Now I want you to grasp that person's tummy just above the waistline and tell me how much you can pinch. If it is less than an inch, then you possibly have a 'lean mean fighting machine' as a partner. However, if there is a roll of fat several inches thick, then we might have a problem; if you need more than one hand to do the squeezing then, without question, we have a really big problem. Do not be fooled by his or her claims that it is 'muscle'; if you can squeeze it, it is not muscle, it is fat, and it is making your nearest and dearest very unhealthy, and will probably shorten their life expectancy.
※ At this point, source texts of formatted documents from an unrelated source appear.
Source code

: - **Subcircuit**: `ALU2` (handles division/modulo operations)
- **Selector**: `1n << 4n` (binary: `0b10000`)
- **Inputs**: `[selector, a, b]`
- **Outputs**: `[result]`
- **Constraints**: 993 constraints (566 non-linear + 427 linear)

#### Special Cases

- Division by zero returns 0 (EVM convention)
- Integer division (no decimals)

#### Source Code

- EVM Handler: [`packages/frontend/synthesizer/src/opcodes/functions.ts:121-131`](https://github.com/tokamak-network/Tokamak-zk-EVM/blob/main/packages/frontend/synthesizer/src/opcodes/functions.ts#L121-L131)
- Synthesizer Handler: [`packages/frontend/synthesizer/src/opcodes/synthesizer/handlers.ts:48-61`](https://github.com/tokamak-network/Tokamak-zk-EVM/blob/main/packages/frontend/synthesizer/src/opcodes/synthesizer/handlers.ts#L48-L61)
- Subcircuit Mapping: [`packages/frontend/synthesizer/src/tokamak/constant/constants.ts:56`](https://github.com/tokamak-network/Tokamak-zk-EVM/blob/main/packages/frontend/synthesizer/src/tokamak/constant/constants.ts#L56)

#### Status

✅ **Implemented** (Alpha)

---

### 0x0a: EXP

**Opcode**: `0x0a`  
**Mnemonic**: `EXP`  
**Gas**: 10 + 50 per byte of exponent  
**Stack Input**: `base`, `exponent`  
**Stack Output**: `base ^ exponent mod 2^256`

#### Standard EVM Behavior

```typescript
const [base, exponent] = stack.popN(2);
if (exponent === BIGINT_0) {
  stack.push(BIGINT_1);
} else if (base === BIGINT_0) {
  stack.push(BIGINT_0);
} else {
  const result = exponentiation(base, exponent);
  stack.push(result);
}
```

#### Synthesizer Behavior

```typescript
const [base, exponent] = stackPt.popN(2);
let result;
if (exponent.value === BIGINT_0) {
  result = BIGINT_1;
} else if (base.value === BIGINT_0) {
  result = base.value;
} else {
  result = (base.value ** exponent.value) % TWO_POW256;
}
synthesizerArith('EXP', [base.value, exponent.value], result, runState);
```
Right, having established the reality of the situation, let me give you a few facts, and then I will explain how you can help me save a few lives, make our population healthier, reduce the cost of the NHS, and allow me to retire early for the want of any patients to see.

Inactivity increases the risk of developing more than six major diseases and, according to the Department of Heath, affects 60-70% of the adult population at a cost to the tax payer of £8.3 billion. Add in some other figures: 24% of adults are affected by obesity (£16 billion), 9% affected through misuse of alcohol (£20 billion) and the 20% who suffer through smoking (£5 billion), and the cost to our economy is astonishing: lifestyle issues cost us £50 billion per year.

That shows the size of the cost to our pockets. However, what about the cost to our health? Well, by taking a little more exercise (and I am not talking about a lot), we can reduce our risk of heart disease by 10%, stroke by 20%, diabetes, bowel cancer and osteoporosis (fragile bones) by 50% each, and the risk of breast cancer declines by 30%.

The official recommendations are to exercise for 60 minutes each day if you are a child, and 30 minutes five times a week if you are an adult; and it doesn't take very much – a good brisk walk is a good starting point, and for those less capable, how about discovering what tai chi is all about?

If your intention is to accept my invitation of a few weeks ago and attend my 120th birthday party, you have got to slim those waistlines. Now is the time to get going. At the very least start walking for your lives – and start today!